Material supplied:
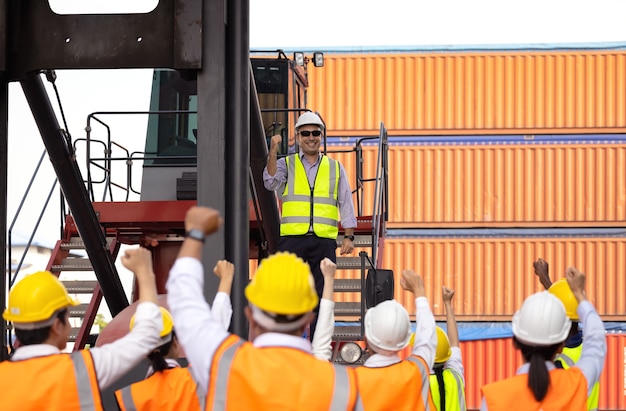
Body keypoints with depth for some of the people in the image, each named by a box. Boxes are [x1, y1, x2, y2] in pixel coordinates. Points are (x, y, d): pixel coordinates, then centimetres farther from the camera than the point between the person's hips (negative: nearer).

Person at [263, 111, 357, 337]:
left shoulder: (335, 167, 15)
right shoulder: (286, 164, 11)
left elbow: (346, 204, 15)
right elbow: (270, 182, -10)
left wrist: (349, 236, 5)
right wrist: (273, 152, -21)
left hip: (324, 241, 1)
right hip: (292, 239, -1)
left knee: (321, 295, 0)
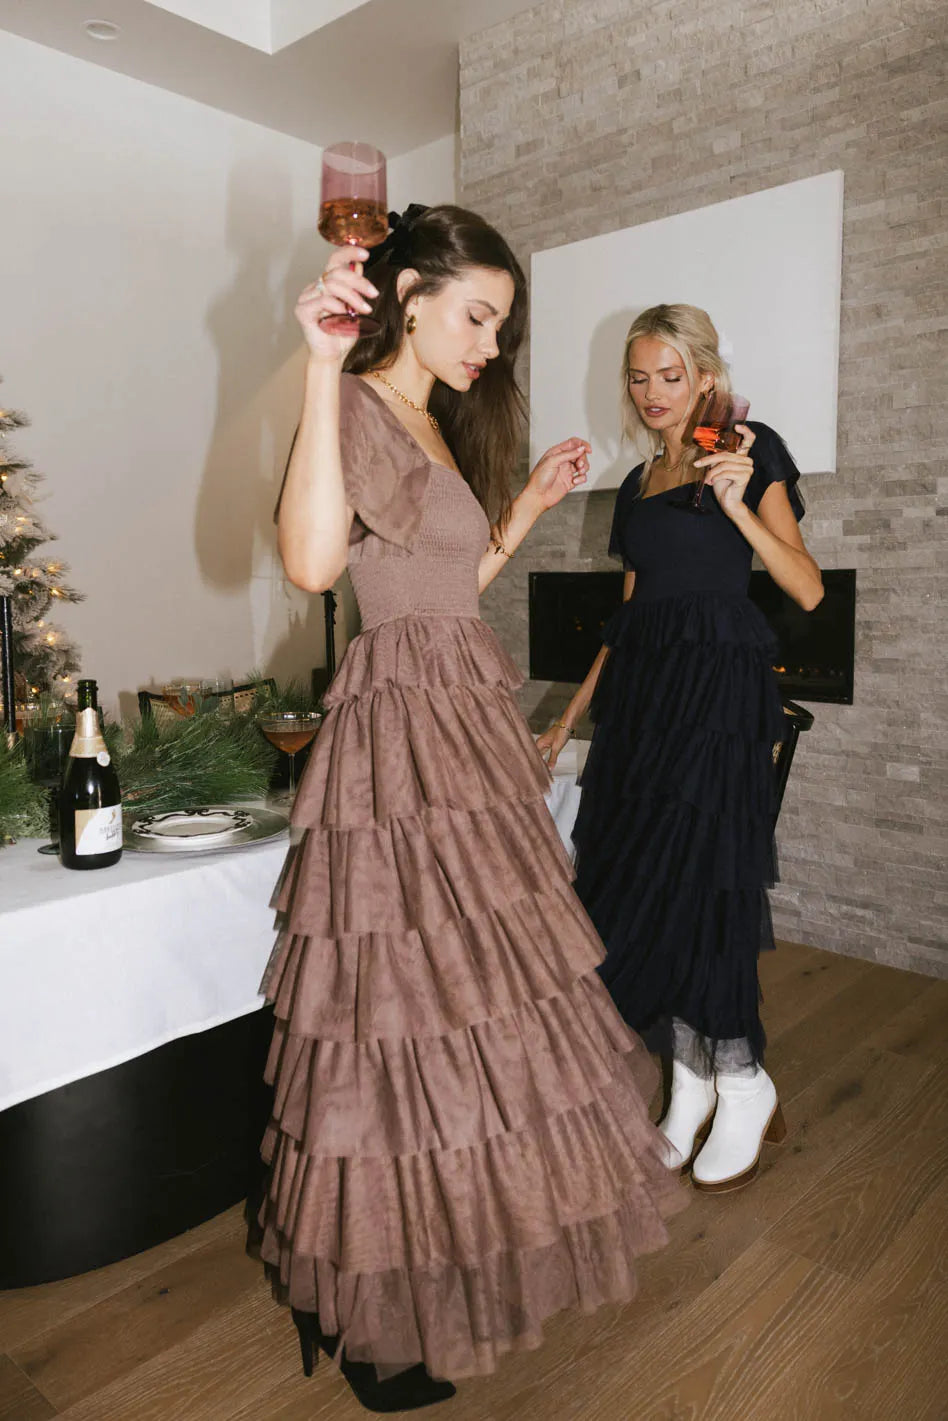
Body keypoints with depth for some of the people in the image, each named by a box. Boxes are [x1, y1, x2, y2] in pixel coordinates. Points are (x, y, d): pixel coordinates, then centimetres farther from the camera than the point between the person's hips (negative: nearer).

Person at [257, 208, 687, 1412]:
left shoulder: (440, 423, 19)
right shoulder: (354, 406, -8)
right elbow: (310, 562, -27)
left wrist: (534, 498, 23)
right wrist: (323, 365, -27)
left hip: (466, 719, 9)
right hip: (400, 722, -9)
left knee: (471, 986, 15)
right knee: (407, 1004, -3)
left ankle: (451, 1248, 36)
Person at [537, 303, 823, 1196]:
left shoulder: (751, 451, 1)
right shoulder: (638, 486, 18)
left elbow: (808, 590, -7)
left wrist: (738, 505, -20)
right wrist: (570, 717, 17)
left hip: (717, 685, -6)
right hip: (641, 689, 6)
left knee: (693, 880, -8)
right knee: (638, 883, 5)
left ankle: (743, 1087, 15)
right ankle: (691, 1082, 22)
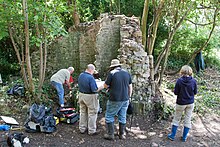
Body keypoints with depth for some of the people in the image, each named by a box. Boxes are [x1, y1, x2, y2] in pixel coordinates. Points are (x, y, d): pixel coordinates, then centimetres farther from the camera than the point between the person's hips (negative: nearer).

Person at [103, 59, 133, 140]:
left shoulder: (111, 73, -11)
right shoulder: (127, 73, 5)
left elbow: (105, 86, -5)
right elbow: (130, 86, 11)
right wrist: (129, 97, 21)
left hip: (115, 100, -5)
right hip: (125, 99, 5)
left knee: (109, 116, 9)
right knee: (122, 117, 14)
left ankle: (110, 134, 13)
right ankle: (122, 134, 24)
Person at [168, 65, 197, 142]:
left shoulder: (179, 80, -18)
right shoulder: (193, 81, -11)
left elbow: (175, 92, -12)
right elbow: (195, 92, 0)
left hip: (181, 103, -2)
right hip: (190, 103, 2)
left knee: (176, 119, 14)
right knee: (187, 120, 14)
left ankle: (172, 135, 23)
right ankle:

Exercise description: Please return, exactly as written, the lines from the first line of the records above through the line containing "right ankle: (691, 1082, 22)", both included, leaving out any pictures.

Written reply:
Body keypoints with depth for some of the people in the image, each named by a box. Boxes are [x1, y1, x2, y2] in pixel coordinates. Points are (x, y, d): pixel coordinates, then centimetres farther from the camera than the point between the person's hips (negative: nearer).

Person at [263, 111, 357, 337]:
left shoulder: (335, 167, 15)
right shoulder: (286, 164, 11)
left elbow: (346, 204, 15)
right elbow: (270, 182, -10)
left wrist: (349, 236, 5)
right wrist: (273, 152, -21)
left hip: (324, 241, 1)
right hip: (292, 239, -1)
left knee: (321, 295, 0)
Body keypoints with depth for some of the people in the image, each named by a box. Boxes are [x1, y1, x2, y2] in pixel coordinates. Points are (x, y, d): pixel coordinates, then centimetres farther from the camera than the point between the person's hips (negative: nearer).

Person at [257, 208, 687, 1412]:
left shoulder: (440, 423, 19)
right shoulder: (354, 406, -8)
right elbow: (310, 562, -27)
left wrist: (534, 498, 23)
right wrist: (323, 365, -27)
left hip: (466, 719, 9)
right hip: (400, 722, -9)
left knee: (471, 986, 15)
right knee: (407, 1004, -3)
left ankle: (451, 1248, 36)
Person at [537, 303, 823, 1196]:
left shoulder: (751, 451, 1)
right shoulder: (638, 486, 18)
left elbow: (808, 590, -7)
left wrist: (738, 505, -20)
right wrist: (570, 717, 17)
left hip: (717, 685, -6)
right hip: (641, 689, 6)
left knee: (693, 880, -8)
right knee: (638, 883, 5)
left ankle: (743, 1087, 15)
right ankle: (691, 1082, 22)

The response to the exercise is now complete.